Выбрать главу

В то время, когда она нам преподавала, ей было около шестидесяти. Ее маленькое, изрезанное морщинами лицо несло на себе отпечаток внезапно обрушившейся старости. Суровый образ дополняли волосы, уложенные вокруг головы бережно и терпеливо, словно глина на гончарном круге, и поднятые в величественную пирамиду. Если бы кто-то вытащил черную шпильку, которая держала прическу, волосы упали бы до самой талии, создавая обманчивое впечатление, будто их никогда не касались ножницы или бритва. Высокий пучок удлинял узкую и тонкую, плоскую на вид фигуру, облаченную в хлопковые блузки и шерстяные юбки. У нее были выцветшие серо-зеленые глаза – когда-то давно слезы разбавили их оттенок, – но она подводила их ярким синим карандашом, отчего зрачки сверкали, как горящие угли. Полные, припухшие, будто бы искусанные губы были накрашены темно-коричневой помадой. Этот горделивый, яркий образ не сообщал: «Я хороша собой» или «Я существую». Он выражал силу, протест, сопротивление. Эксцентричный макияж бросал вызов самой идее красоты и резко контрастировал с серыми костюмами вовсе не для того, чтобы загримировать лицо, сделать его более юным и привлекательным. То было заявление иного рода: «Не приближайтесь» или «Держитесь подальше». Эльза Вайс пряталась в этом чужеродном теле, которое нетерпеливо отсчитывало прожитые ею годы. При этом она не скрывалась под маской учительницы. Ее убежищем была она сама, единственная в своем роде, закаленная в боях тигрица, прекрасная и ужасная, проворная как лань – несмотря на то что ее вряд ли можно было сравнить с благородным животным, да и вообще в ее образе не было ничего аристократического. Макияж был боевой раскраской, сообщавшей о невидимой внутренней борьбе. Он предупреждал нас, старшеклассников, что в центре нашего уютного микрокосма скрывается таинственное варварское начало, которое она олицетворяла всем своим существом и жизненным опытом, не претендуя на титул вождя. Будь мы младше, возможно, мы могли бы задавать ей какие-нибудь наивные вопросы, которые сотрясли бы ее мир до основания. Но мы были подростками, мы не делились с ней подробностями нашей жизни, не считая тех, которые были очевидны сами собой вследствие вынужденного сосуществования в классной комнате.

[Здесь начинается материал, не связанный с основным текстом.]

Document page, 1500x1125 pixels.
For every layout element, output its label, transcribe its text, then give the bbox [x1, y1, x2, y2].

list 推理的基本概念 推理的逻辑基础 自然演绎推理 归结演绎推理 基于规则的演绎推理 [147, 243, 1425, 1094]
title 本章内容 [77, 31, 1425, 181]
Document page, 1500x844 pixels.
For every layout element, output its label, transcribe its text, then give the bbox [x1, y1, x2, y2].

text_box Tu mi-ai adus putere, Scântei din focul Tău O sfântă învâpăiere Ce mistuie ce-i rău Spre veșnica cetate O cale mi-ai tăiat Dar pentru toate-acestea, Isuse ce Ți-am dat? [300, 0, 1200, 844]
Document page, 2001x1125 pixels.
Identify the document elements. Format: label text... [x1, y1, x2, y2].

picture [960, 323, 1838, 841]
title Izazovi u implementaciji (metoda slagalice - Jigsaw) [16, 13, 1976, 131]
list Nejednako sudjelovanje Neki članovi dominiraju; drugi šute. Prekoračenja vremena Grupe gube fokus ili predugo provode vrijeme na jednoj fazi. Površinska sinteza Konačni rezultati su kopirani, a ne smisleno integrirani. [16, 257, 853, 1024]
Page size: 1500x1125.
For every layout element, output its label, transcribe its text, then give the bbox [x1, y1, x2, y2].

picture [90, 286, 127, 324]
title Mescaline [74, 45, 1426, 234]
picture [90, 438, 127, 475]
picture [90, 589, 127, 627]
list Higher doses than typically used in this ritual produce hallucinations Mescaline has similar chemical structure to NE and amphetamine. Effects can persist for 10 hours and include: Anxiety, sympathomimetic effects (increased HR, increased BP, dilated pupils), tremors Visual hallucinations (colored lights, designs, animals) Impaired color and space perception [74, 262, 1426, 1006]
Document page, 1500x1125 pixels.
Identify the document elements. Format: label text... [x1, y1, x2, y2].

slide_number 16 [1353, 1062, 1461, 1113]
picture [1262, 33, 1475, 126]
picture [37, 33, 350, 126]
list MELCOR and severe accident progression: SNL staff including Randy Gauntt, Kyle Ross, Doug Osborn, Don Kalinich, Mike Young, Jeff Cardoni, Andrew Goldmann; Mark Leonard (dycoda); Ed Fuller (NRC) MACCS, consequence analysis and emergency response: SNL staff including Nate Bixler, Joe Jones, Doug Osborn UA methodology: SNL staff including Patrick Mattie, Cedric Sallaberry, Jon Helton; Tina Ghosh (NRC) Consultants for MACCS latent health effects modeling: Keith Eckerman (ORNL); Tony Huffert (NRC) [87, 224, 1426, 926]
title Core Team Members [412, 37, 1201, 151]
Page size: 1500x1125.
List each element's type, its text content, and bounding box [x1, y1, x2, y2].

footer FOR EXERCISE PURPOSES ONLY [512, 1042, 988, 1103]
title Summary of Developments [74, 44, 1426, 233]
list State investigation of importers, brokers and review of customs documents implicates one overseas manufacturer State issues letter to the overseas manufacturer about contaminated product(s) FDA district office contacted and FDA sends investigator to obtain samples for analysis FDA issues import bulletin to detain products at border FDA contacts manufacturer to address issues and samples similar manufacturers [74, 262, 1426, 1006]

Но она не позволяла нам быть обычными подростками. Она выбрала себе место среди юных – и в то же время отрицала их, заглушала их голоса, словно пытаясь выжить из своего класса. Она не хотела слышать ни о чем, что не относилось к теме урока. Ее не интересовали ни наши биографии, ни корни, ни прошлое, ни переживания. Она воспитывала в нас покорность, равнодушие, безропотность и безволие, преждевременно выдернув нас из мира юности и поместив в безвозрастную неопределенность. В ее присутствии мы вели себя сдержанно, напускали на себя серьезность. Она не собиралась учиться чему-то у нас и не рассказывала нам о своей жизни. Не позволяла мудрости прожитых лет соприкоснуться с наивной мудростью детей, с противоречивым и бесхитростным опытом нашей юности. Для нее жизнь оставалась позади, она топталась на месте, не предпринимая новых шагов. А мы жили в ожидании будущего.

4

Мы догадывались, что у Вайс в жизни есть только ученики – или в основном ученики. Мы были всем ее миром – или по крайней мере большей его частью; миром, который из года в год обновлялся и распадался без всяких союзов на вечные времена. Мы это понимали, но не придавали особого значения. Попросту говоря, мы были ее спасением. Не мы, конкретные ученики начальных, средних и старших классов конца семидесятых годов – она никогда не стремилась привязаться к сменяющим друг друга лицам и именам, – но сам феномен класса, его отлаженная и совершенная структура, порядок и правила, строгий, устоявшийся режим. Невозможно было представить, чтобы в присутствии Эльзы Вайс подростки превратили классную комнату в зоопарк, в базарную площадь, устроили шумную потасовку. Она следила, чтобы все оставалось неизменным, раз и навсегда обозначив правила, и в тот момент, когда мы их приняли – добровольно или вынужденно, – мы научились даже получать от них удовольствие. Мы никогда бы не признались себе в том, что ее уроки приносили нам своеобразное наслаждение. Наслаждение, которое не имело ничего общего с ощущением легкости и беззаботности. Занятия пролетали на одном дыхании, точнее говоря, казались нам очень короткими – и длинными одновременно. Отстраненная близость с учениками доставляла радость и ей, но она не позволяла этому чувству собой управлять. Радость мелькала в ее глазах подобно старой знакомой, которая торопливо машет рукой с противоположной стороны улицы.